The awkward conversation in which you ask the one you’re seeing if the two of you are in a relationship isn’t new, but Facebook adds a new dimension. Are we in a relationship … on our Facebook profiles?
If you’re taking your new relationship Facebook-public, congrats! That little in a relationship withlink is our generation’s class ring or football jacket, a public announcement that what you’ve got going on is more than just a couple of dates. It says you’re exclusive, and it also means no more of those awkward “my, um, friend” introductions.
Starting a romance means opening your heart to heartbreak. Being in a relationship on Facebook opens up the risk that you’ll be changing your status back to single in the future, the result of which is a thousand well-meant queries from every Facebook acquaintance. Going Facebook-public with a budding relationship is a big step, and it can be hard to know exactly when the time is right.
Unlike simply deciding to be a couple, when you update your Facebook relationship status, you’re usually announcing the relationship to everyone in your network: your roommates, your last semester’s classmates, your coworkers, your old coworkers, and your second cousin in Philadelphia. Of course, most of your network will be happy for you, but there are also possible social side effects of sharing your news. Could changing your status be seen as flaunting your new boyfriend to a recent ex or a perpetually single friend?
When to Think Twice Before Changing Your Relationship Status
We know that online rudeness to the ex – via snarky status updates and public ex-bashing — is as much of a social faux pas as offline rudeness. Even if you’re not changing your status to deliberately snub anyone, your new relationship status can be read as I’m dating again and you’re not! by an ex. Have a little consideration if you parted on decent terms, and take the high road even if you didn’t. Besides, changing your status immediately after a run-in with the ex just screams rebound.
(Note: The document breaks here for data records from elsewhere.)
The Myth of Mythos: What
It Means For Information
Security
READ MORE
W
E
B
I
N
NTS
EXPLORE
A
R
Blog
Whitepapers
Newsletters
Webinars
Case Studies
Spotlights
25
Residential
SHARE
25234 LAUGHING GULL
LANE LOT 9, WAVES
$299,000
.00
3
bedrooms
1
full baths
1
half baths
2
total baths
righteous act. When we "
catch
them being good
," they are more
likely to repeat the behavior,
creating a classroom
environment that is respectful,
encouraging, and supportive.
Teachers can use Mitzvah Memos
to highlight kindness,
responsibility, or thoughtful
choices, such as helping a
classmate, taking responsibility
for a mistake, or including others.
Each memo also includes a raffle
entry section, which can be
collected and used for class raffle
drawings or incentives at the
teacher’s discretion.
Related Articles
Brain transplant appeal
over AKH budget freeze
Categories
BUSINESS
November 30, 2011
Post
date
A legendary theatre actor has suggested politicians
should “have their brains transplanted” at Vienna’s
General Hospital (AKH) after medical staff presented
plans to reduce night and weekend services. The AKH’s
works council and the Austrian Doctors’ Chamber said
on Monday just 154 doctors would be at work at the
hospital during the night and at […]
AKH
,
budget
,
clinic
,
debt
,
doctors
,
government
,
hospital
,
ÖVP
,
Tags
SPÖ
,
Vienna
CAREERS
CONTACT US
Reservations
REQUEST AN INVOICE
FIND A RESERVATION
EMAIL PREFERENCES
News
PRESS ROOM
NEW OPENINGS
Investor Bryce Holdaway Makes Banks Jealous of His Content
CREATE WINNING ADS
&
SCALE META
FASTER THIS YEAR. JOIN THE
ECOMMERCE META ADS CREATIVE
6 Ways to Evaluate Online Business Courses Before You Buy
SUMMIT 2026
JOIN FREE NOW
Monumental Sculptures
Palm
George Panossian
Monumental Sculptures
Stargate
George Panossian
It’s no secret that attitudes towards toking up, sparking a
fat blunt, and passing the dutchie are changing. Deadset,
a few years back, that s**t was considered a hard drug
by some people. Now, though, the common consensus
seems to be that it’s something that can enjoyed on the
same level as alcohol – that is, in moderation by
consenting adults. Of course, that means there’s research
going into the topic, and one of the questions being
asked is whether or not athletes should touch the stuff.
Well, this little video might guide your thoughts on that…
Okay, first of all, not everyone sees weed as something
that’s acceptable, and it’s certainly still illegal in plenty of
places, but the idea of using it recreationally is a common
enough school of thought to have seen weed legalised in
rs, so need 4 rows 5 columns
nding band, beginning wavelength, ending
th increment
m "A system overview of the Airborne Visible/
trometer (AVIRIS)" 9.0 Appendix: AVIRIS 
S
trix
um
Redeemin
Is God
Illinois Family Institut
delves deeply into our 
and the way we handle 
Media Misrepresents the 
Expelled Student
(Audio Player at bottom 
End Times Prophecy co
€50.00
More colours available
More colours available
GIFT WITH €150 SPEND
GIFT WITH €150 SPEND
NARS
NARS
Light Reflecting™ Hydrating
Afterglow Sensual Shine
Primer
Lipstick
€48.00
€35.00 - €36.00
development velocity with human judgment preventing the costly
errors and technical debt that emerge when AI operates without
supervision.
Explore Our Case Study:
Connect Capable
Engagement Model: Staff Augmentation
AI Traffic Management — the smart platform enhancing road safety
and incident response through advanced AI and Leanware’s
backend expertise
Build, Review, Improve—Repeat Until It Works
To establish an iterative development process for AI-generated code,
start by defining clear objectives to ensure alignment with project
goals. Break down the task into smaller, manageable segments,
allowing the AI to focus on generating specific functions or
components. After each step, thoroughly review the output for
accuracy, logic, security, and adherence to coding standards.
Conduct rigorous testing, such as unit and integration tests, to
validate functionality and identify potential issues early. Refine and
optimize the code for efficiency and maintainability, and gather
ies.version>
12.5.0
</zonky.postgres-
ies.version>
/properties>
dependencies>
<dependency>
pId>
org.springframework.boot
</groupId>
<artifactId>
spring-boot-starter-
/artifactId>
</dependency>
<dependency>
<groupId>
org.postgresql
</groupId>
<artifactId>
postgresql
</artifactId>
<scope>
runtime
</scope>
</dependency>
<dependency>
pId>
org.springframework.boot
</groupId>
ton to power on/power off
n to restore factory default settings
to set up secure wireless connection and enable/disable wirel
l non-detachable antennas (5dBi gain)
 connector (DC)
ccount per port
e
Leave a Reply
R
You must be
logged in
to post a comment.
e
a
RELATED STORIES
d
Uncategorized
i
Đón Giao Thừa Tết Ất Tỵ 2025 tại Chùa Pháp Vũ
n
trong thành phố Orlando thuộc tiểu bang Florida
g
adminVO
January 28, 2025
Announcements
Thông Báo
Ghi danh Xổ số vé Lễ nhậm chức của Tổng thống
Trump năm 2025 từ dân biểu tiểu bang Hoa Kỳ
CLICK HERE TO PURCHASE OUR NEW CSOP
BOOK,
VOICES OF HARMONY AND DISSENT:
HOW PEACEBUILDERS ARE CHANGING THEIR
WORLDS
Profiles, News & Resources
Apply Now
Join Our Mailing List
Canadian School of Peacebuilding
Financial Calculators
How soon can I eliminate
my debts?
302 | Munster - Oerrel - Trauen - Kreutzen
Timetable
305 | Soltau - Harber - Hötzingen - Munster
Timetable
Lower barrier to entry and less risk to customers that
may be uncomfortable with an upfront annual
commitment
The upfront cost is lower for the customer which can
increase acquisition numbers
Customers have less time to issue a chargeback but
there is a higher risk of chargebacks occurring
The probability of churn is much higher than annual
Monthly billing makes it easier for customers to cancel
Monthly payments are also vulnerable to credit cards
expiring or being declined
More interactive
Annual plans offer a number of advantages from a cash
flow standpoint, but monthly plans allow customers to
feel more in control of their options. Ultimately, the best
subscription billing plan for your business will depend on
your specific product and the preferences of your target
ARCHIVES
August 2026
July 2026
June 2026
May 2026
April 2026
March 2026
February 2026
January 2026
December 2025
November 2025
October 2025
You might also want to hold off Facebook-announcing your new boyfriend until you’ve told certain friends in a less public way. The friends who saw you two leaving the bar together won’t be surprised to hear you’ve become an item, but others in your circle might like to hear such important news directly from you. As always, your close friends shouldn’t have find out your news from acquaintances or feel like the last to know.
When Your Partner Resists Making It Facebook-Public
If your new beau says he doesn’t want to include or update his status, could there be someone he doesn’t want to know about his new girlfriend? Facebook’s public relationship status announcements make it harder to two-time, especially with two partners who’d never meet in person or have any friends in common. A cheater’s college girlfriend would never run into him with his hometown honey, but changing his relationship status would blow his cover. So if your usually affectionate boyfriend doesn’t want to call you his girlfriend in front of his Facebook friends, could there be a specific someone he doesn’t want to find out about you?
You may want to cut him some slack if he’s a generally private guy and he doesn’t include relationship status on his bare-bones profile. But if he doesn’t want to say he’s in a relationship — or worse, says he’ll change it and keeps “forgetting” — you’ve got to wonder if you’re being kept secret for a reason. A very smooth player might also leave it with in a relationship, but leave off his partner’s name. And if he’s untagging photos of the two of you acting like a couple — or limiting permissions for who can see them — your BS detector should definitely be going off!
Once your status is in a relationship with someone, your page displays a link to his Facebook page. In the age of Google, links mean trust and endorsement, and you can’t no-follow a boyfriend with off-color jokes or l33tsp33k wall posts — which opens up an entirely new Pandora’s box of etiquette and relationship gray areas with a couple of clicks.